### TRY IT:
Look through the records below for the line with "right elbow: (288, 446)" and the line with "right elbow: (268, 185)", then return those lines and all lines between, exactly.

Skeletal landmark data:
* * *
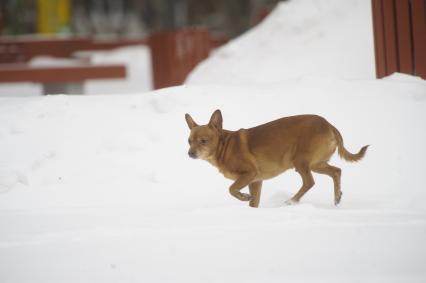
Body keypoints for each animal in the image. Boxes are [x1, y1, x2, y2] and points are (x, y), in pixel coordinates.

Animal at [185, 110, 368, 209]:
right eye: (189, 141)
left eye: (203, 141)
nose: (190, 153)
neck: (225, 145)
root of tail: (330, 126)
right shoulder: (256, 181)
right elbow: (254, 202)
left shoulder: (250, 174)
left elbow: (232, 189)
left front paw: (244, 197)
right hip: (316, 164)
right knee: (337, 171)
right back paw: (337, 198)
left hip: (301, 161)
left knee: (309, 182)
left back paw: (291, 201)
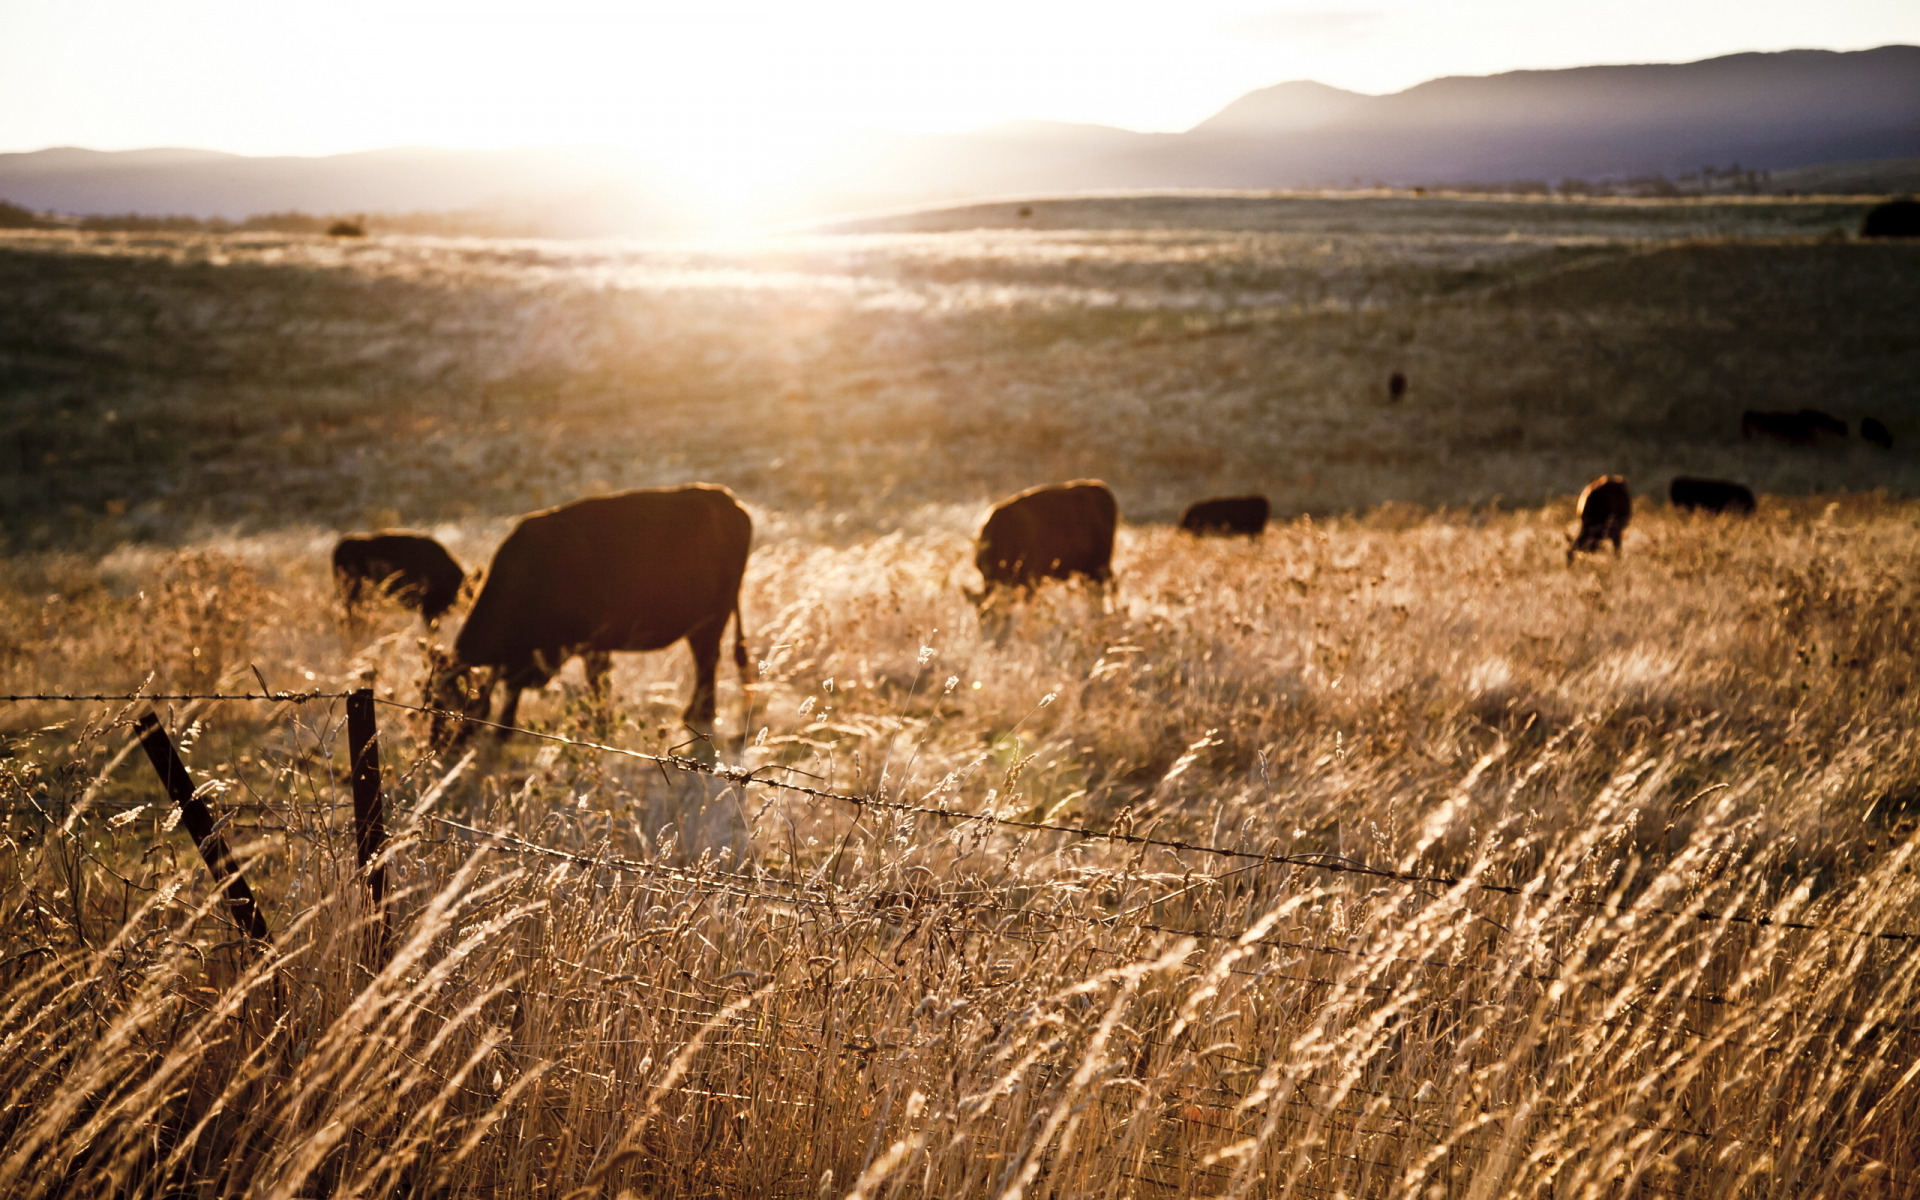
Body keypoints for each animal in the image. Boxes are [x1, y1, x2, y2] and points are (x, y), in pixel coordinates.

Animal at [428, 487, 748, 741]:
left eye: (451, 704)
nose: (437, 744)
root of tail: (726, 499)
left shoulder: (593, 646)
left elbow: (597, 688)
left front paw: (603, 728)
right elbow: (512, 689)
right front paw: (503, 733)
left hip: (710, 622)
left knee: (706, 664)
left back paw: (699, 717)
* * *
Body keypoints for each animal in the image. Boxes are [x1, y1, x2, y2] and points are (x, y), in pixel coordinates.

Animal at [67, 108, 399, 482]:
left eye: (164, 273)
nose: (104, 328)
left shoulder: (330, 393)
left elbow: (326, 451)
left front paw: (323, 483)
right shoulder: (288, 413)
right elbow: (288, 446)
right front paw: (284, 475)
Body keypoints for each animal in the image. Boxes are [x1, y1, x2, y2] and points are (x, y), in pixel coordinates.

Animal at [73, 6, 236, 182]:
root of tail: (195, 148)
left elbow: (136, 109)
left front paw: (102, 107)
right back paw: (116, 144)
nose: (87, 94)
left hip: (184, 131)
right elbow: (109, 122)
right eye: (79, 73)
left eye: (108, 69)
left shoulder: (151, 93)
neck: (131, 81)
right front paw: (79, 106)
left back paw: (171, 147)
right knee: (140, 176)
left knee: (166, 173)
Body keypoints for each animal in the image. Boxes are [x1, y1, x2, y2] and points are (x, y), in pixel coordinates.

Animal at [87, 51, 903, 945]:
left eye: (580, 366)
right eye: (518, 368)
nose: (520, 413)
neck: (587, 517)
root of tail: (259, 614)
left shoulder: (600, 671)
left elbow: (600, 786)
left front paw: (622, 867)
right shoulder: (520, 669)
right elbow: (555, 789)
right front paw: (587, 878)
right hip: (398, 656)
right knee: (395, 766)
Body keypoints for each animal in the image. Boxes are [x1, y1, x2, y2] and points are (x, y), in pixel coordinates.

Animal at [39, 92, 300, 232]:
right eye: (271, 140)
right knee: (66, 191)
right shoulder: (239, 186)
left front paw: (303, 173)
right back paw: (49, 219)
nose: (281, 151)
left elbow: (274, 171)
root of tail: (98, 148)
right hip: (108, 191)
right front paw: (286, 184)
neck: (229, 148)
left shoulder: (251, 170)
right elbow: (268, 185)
* * *
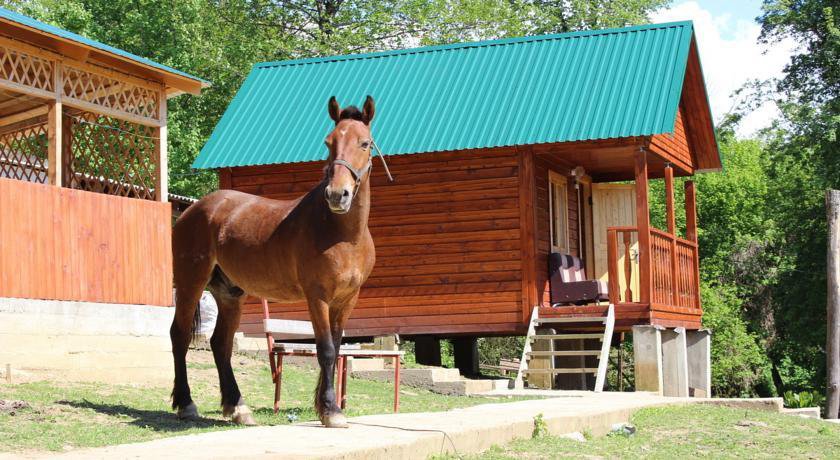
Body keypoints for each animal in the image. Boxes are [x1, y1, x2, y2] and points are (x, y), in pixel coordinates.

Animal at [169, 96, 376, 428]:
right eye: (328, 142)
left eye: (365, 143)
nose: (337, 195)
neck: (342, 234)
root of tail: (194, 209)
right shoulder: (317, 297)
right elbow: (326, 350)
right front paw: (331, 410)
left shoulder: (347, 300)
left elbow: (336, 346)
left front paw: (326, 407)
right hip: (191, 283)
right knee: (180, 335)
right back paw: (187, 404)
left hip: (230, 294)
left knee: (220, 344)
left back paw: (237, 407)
* * *
### OUTPUT FOR THIS EXERCISE:
right elbow: (288, 446)
right front paw: (284, 475)
Body keypoints for each animal in the image. Boxes are [x1, y1, x2, y2] and points are (x, y), in pixel coordinates.

Animal at [73, 6, 236, 182]:
root of tail: (195, 148)
left elbow: (136, 109)
left front paw: (102, 107)
right back paw: (116, 144)
nose: (87, 94)
left hip: (184, 131)
right elbow: (109, 122)
right eye: (79, 73)
left eye: (108, 69)
left shoulder: (151, 93)
neck: (131, 81)
right front paw: (79, 106)
left back paw: (171, 147)
right knee: (140, 176)
left knee: (166, 173)
Body keypoints for each animal in the image. Boxes are [x1, y1, x2, y2] and points are (x, y), in pixel coordinates.

Animal at [87, 51, 903, 945]:
left eye: (580, 366)
right eye: (518, 368)
nose: (520, 413)
neck: (587, 517)
root of tail: (259, 614)
left shoulder: (600, 671)
left elbow: (600, 786)
left front paw: (622, 867)
right shoulder: (520, 669)
right elbow: (555, 789)
right front paw: (587, 878)
right hip: (398, 656)
right knee: (395, 766)
Body keypoints for each animal in the image. Boxes are [x1, y1, x2, y2] and points are (x, y), in pixel coordinates.

Animal at [39, 92, 300, 232]:
right eye: (271, 140)
right knee: (66, 191)
right shoulder: (239, 186)
left front paw: (303, 173)
right back paw: (49, 219)
nose: (281, 151)
left elbow: (274, 171)
root of tail: (98, 148)
right hip: (108, 191)
right front paw: (286, 184)
neck: (229, 148)
left shoulder: (251, 170)
right elbow: (268, 185)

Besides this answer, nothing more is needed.